[EXCERPTED DATA Boundary: Start]
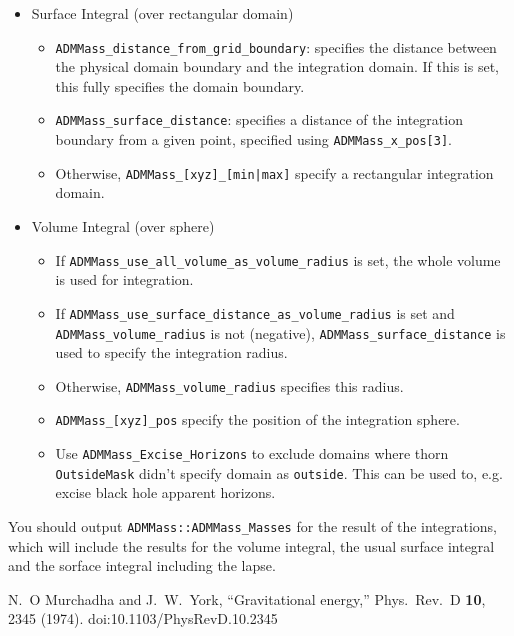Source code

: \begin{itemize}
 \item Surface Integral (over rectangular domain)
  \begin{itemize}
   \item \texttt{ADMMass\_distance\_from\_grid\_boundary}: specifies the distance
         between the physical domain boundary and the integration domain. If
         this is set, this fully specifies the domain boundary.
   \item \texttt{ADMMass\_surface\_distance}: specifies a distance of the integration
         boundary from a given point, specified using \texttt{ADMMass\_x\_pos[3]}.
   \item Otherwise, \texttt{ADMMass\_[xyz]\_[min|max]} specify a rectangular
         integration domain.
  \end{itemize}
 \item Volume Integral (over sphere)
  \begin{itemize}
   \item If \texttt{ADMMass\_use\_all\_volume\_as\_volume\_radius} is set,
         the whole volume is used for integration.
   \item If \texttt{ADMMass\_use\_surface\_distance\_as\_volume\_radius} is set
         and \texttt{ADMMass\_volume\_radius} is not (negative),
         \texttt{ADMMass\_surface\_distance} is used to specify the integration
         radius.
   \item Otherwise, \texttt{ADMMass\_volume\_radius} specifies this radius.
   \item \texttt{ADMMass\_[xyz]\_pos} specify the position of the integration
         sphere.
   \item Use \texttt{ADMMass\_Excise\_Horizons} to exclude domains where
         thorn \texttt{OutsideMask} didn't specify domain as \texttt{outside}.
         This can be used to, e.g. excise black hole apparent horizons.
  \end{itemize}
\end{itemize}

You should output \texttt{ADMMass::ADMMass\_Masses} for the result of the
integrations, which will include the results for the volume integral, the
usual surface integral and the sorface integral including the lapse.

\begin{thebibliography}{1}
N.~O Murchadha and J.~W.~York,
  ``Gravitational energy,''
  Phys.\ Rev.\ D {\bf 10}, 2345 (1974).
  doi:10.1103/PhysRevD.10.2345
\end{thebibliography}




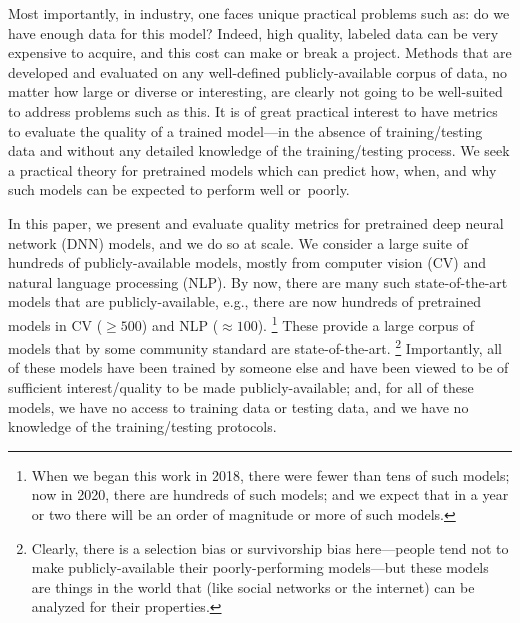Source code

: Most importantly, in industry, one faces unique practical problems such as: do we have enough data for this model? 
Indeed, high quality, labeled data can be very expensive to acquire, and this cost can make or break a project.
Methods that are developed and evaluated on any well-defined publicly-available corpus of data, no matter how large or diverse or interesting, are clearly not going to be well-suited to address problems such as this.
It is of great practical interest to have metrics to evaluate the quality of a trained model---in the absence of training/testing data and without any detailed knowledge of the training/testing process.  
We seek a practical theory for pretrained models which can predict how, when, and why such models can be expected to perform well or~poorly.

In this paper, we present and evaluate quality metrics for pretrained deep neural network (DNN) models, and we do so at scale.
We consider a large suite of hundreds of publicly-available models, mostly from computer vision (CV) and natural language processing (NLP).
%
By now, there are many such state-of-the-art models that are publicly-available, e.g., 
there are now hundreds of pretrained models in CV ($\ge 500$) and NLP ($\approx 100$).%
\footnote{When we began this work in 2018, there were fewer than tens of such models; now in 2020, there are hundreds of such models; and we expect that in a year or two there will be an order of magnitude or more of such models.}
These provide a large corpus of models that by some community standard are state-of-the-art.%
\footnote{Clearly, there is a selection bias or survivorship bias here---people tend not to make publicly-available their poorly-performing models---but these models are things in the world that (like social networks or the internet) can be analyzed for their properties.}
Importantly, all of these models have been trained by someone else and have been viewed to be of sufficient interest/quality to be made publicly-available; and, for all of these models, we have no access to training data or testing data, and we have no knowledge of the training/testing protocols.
[EXCERPTED DATA Boundary: End]
Give only the lines from the one holding "Indeed, high quality, labeled" through the one holding "We seek a practical", each restated exactly as it appears above.

Indeed, high quality, labeled data can be very expensive to acquire, and this cost can make or break a project.
Methods that are developed and evaluated on any well-defined publicly-available corpus of data, no matter how large or diverse or interesting, are clearly not going to be well-suited to address problems such as this.
It is of great practical interest to have metrics to evaluate the quality of a trained model---in the absence of training/testing data and without any detailed knowledge of the training/testing process.  
We seek a practical theory for pretrained models which can predict how, when, and why such models can be expected to perform well or~poorly.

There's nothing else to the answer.